Laughter: Soul Medicine

Laughter is good. “A merry heart doeth good like a medicine: but a broken spirit drieth the bones” (Proverbs 7:22 KJV). It seems that a merry attitude starts in the soul and leaks into the body. Every pharmaceutical medicine I have tasted ranged from barely tolerable to downright nasty, but laughter feels good and has no ugly side effects. No, I am not suggesting that you dump your meds for a DVD series of I Love Lucy. To medicate or not to medicate is in your court.

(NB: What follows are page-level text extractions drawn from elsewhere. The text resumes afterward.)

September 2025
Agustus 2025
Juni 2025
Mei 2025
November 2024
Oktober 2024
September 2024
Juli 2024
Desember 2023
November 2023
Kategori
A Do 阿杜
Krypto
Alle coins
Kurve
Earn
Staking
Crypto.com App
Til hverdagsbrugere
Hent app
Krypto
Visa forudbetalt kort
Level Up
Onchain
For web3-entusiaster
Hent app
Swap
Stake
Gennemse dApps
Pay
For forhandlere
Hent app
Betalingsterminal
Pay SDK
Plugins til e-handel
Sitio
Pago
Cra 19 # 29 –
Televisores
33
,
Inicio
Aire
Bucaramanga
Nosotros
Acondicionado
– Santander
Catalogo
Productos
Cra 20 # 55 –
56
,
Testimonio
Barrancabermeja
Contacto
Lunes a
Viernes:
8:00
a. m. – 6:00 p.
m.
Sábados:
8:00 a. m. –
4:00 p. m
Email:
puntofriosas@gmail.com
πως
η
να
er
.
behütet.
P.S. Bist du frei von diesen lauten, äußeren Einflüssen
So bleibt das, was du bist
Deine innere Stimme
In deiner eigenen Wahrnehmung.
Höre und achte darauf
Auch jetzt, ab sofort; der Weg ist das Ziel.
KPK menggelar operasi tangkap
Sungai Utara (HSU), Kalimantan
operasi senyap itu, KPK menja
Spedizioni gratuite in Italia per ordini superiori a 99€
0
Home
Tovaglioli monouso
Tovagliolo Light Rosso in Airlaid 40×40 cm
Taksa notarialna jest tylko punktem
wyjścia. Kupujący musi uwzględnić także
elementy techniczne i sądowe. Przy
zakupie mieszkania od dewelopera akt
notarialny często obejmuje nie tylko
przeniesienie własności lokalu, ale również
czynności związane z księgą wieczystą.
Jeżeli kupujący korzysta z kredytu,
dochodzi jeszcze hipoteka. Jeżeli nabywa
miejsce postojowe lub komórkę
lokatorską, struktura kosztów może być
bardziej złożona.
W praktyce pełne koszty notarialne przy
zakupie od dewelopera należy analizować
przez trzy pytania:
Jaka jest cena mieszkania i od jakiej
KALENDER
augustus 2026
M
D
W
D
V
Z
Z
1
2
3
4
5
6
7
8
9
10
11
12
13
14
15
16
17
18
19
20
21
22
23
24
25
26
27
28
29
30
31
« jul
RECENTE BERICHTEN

Did Jesus laugh? How about Moses or David? I think we can be big enough in our theological mindset to say yes. Okay, the Bible is serious stuff about the serious side of life—and death—and beyond, but there are stories about real people and real people can be really funny. It maybe not side-splitting funny, meaning funny as in “ha, ha,” not funny-peculiar. Well, they can be peculiar too. At the very least, they warrant an occasional guffaw or chortle. It is pretty peculiar when a woman talks to a serpent and a jackass prophesies. Some things are just plain funny.

Let’s face it, making light of serious faults and failures can be uncomfortable and funny all at the same time. Fear not, friend. Human foibles are the stuff of comedy since Adam and Eve evacuated the Garden. The Bible is rife with story after story of people who made a few great decisions, but notably made some really bad ones, the stuff of comedy that would have ended up on the ancient version of Saturday Night Live. It pretty much makes our dumb decisions fall into the categories of “I-guess-I’m-not-the-only-one” or “how-could-______(fill in the blank)-have-been-so-stupid!” Imagine having your moments of idiocy retold to the whole world for generations. If you didn’t laugh, you’d cry.

More important, taking a close look at other people’s blunders is not so much that it sooths egos, but they can actually help us to learn from their mistakes, which is the point of failure stories. What do we do with those dumb things we say and do? We can squall and spit over them. We can promise the moon, sun, stars, and every living thing that it will NEVER happen again, only to repeat them at moments of utter weakness. Or we can shake our heads at our foolishness, squeak out a chuckle, and make some changes through the grace and love of God. I like change, especially when it ends in transformation. And somewhere in there is a story to laugh about.